TASK GOAL →
Repeat the emulsion lift thread below word for word, from start to end.

SOURCE TEXT →

# Hi, I'm new here, and has a little question



## zmzm (Feb 3, 2006)

I must say i'm really new to the whole emulsion lifting thing, I saw some grate works using this technice in this forum, so you must have the answer for me.
i'm tring to do it for the first time, so my question might seem silly... but I really wish to know how to do it....

 I'm shooting digital, and using Fujifilm Frontier as a printer (Crystal Archive Paper)
I have tried putting the print into hot water for a few minutes, and I think I have managed lifting the emulsion, but i'm not sure, since the emulsion seems to be preety stable, and not to easy to rip. it seems to be a plastic surfs that atteched to it, and i cannot remove it. when i strech it, it creckes but i cannot even scretch it of the plastic cote.
Is emulsion lift possible with plastic coted paper?
what shoud I do to make it work? right now it is thick and not a flexible matirial to work with as i thought it would be.
and another question, can i get transperenty with emulsion lifting?

many thanks


----------



## terri (Feb 3, 2006)

The emulsion that gets "lifted" during an emulsion lift is from Polaroid film - and _only_ Polaroid film.

You can't get there from digi-land.  

You can either buy a Polaroid camera that shoots the type of film that has the emulsion for this process (like Polaroid 669 film) or start shooting slide film and use a slide printer, which will project your slide onto the Polaroid film.

Either way, the point is to end up with a Polaroid print in hand. THAT is what gets immersed into the hot water, etc. 

Read up about it here. 

Have fun learning! It's a wonderful technique.


----------



## zmzm (Feb 4, 2006)

Well, I know there was something wrong with my proccess :blushing:
Thank you very much, I will try it with poloroid.


----------



## terri (Feb 4, 2006)

zmzm said:
			
		

> Well, I know there was something wrong with my proccess :blushing:
> Thank you very much, I will try it with poloroid.


You're welcome! We all have to start somewhere.  

Come back here with any questions you might have - there are lots of us who can help!


----------

THE DATA →
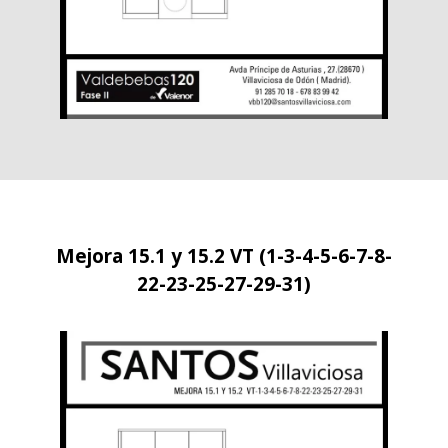
Mejora 15.1 y 15.2 VT (1-3-4-5-6-7-8-
22-23-25-27-29-31)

TASK OUTPUT →
# Hi, I'm new here, and has a little question



## zmzm (Feb 3, 2006)

I must say i'm really new to the whole emulsion lifting thing, I saw some grate works using this technice in this forum, so you must have the answer for me.
i'm tring to do it for the first time, so my question might seem silly... but I really wish to know how to do it....

 I'm shooting digital, and using Fujifilm Frontier as a printer (Crystal Archive Paper)
I have tried putting the print into hot water for a few minutes, and I think I have managed lifting the emulsion, but i'm not sure, since the emulsion seems to be preety stable, and not to easy to rip. it seems to be a plastic surfs that atteched to it, and i cannot remove it. when i strech it, it creckes but i cannot even scretch it of the plastic cote.
Is emulsion lift possible with plastic coted paper?
what shoud I do to make it work? right now it is thick and not a flexible matirial to work with as i thought it would be.
and another question, can i get transperenty with emulsion lifting?

many thanks


----------



## terri (Feb 3, 2006)

The emulsion that gets "lifted" during an emulsion lift is from Polaroid film - and _only_ Polaroid film.

You can't get there from digi-land.  

You can either buy a Polaroid camera that shoots the type of film that has the emulsion for this process (like Polaroid 669 film) or start shooting slide film and use a slide printer, which will project your slide onto the Polaroid film.

Either way, the point is to end up with a Polaroid print in hand. THAT is what gets immersed into the hot water, etc. 

Read up about it here. 

Have fun learning! It's a wonderful technique.


----------



## zmzm (Feb 4, 2006)

Well, I know there was something wrong with my proccess :blushing:
Thank you very much, I will try it with poloroid.


----------



## terri (Feb 4, 2006)

zmzm said:
			
		

> Well, I know there was something wrong with my proccess :blushing:
> Thank you very much, I will try it with poloroid.


You're welcome! We all have to start somewhere.  

Come back here with any questions you might have - there are lots of us who can help!


----------